After a night in a rather run-down hotel in the equally rather run-down city of Solo, we were on the road again, leaving the dusty highways of the city behind and climbing up through the local tea plantations in time for a fresh brew. Our young brew-master cannot stop staring and giggling – they don’t get that many tourists up here, let alone five dusty and sunburnt motorcyclists. Still, she makes the strong tea for us in stout glass cups, the brew steaming in the shade of a simple bamboo shack.
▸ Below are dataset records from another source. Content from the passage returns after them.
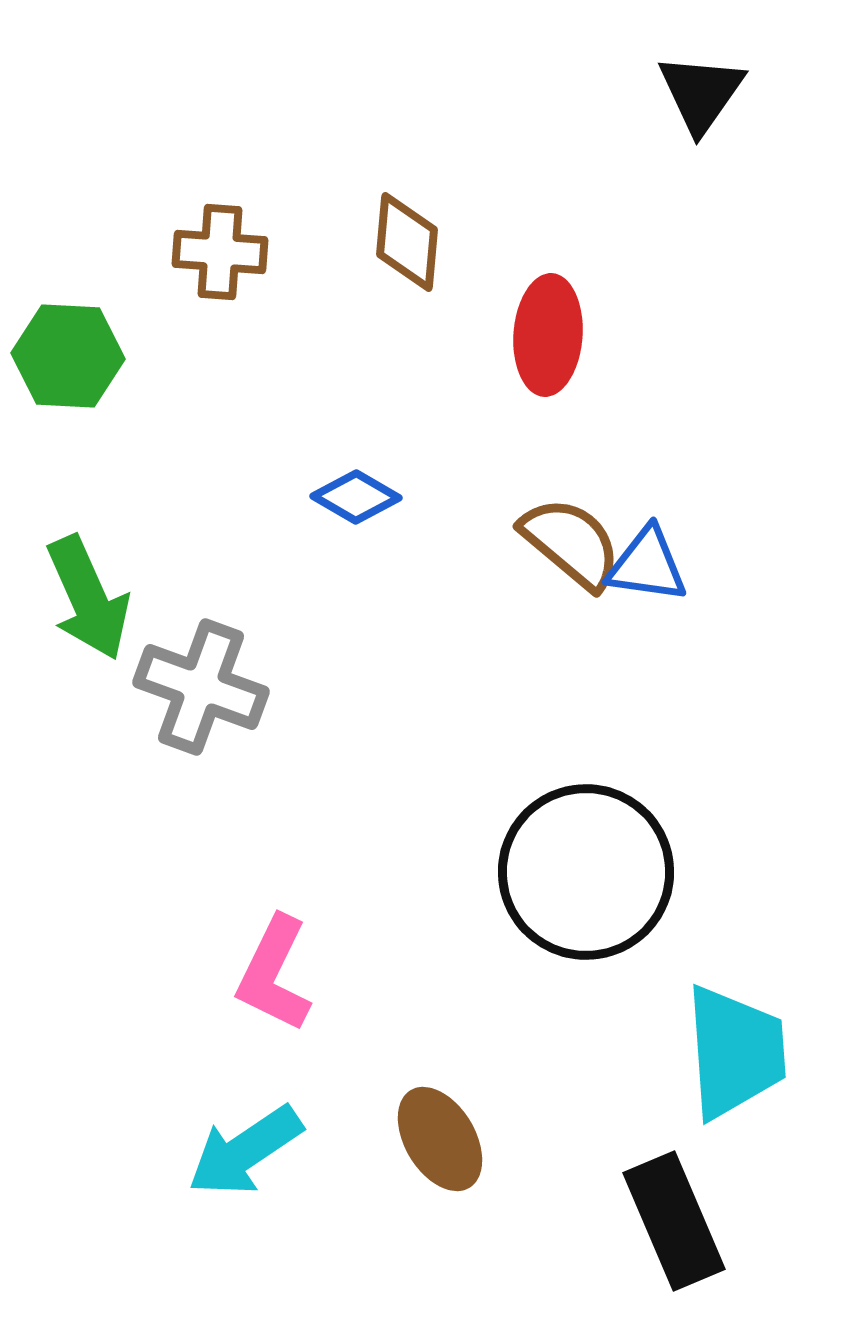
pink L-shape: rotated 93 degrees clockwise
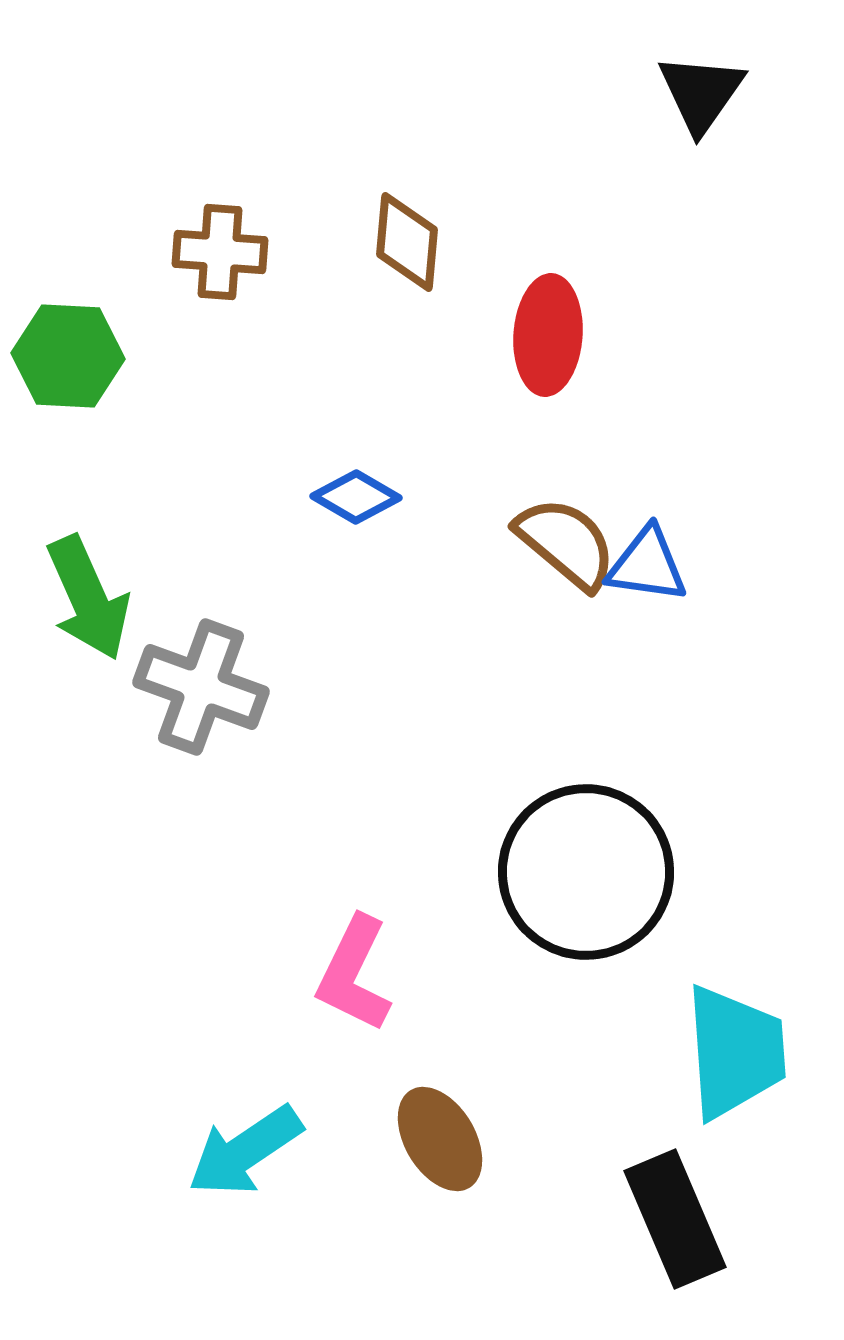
brown semicircle: moved 5 px left
pink L-shape: moved 80 px right
black rectangle: moved 1 px right, 2 px up
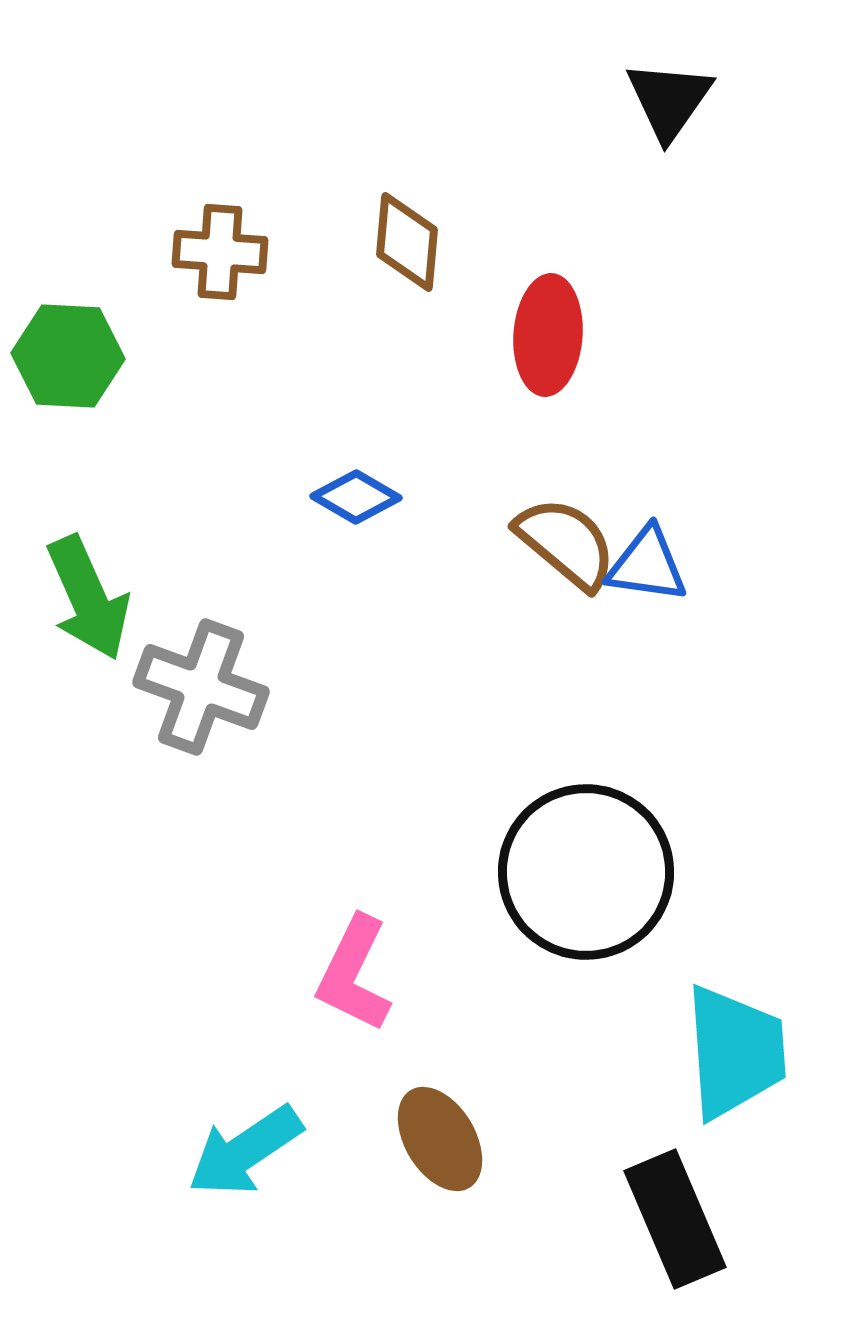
black triangle: moved 32 px left, 7 px down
Below we spy the conical hats of the tea pickers as they harvest leaves in a neighbouring plantation, and across the road the dark silhouette of Lawu rises out of the morning haze.

It’s a long steep climb up to the Ceto Temple, a 15th century Javanese Hindu shrine hidden away high on the flanks of Mt Lawu. With bikes straining in first gear, we climb the pot-holed road into the tiny village which wreaths this ancient temple, before ascending the stairs to its gates. The view down across Java is spectacular and well worth our ponderous journey up the mountainside.

We slowly make our way down the mountain again, stopping in at a local restaurant for chicken roasted with wild bumblebee honey gathered by local farmers before arriving at the impressive 81 metre high Tawangmangu Falls, where we pretend not to be intimidated by the wild monkeys that reign supreme at their base.

By dusk we’ve crossed the plains and made good time up modern, quiet highways into another mountain range, at the border between Central and East Java. At a trucker’s coffee shack we take a break and sip thick, black Javanese coffee, watching as clouds roll down the mountainside and a troop of crab-eating macaques call to each other across the valley, a weathered Chinese gateway the only sign we’re passing from one province to another. Within an hour we’re checked in at the beautifully-maintained, Thunderbirds-esque Sarangan Lake Hotel sipping chilled Bintang beer on a terrace overlooking the lake’s water, waited on by two old gents in impeccable traditional Javanese suits and peaked caps.

After a day’s ride across a plateau dusted with fresh volcanic ash from Mt Kelud’s latest tantrum, we reach Mt Bromo, climbing to the rim of the Tengger massif before crossing the Sea of Sand, a vast, protected sea of volcanic ash that curls around the base of the active volcano. My bike’s clutch gives in after days of hard riding, but fortunately a friendly local in an ancient bright red Land Cruiser offers a hand, and I meet up with the rest of the group on the other side, at one of the small hotels that cater to Bromo-bound travellers.

At 2329 metres high, Mt Bromo is not Java’s tallest active volcano, but it’s certainly its best known and most visited, and the tiny hotels perched on its crater rim fill up weeks in advance. It is pitch dark and remarkably cool at 3.30am the next morning when we ‘mount up’ once again, temporarily exchanging bikes for seats in a long convoy of boxy short-wheelbase Land Cruisers that wind their way through the darkness, around the crater’s edge and on to a viewing point on the higher Mt Penanjakan — just in time for sunrise. The sun kisses the volcano’s slope with golden light, casting its rocky ravines in shadow, a steady plume of smoke at its summit a warning that the peak remains active, having last erupted in 2012. Behind it another active peak, Mt Semeru, also broods quietly.

Sunrise, then the drive back across the Sea of Sand — past the weathered remains of a Hindu Temple and herds of stout ponies carrying tourists up to the crater’s edge — is a brilliant climax to our journey. We return to the hotel for breakfast and to pack, exhausted and elated in equal measure. For five sometime-riders, this has been a challenge that we faced head-on; a test of resilience, rewarded with sacred sites, superb landscapes and welcoming people.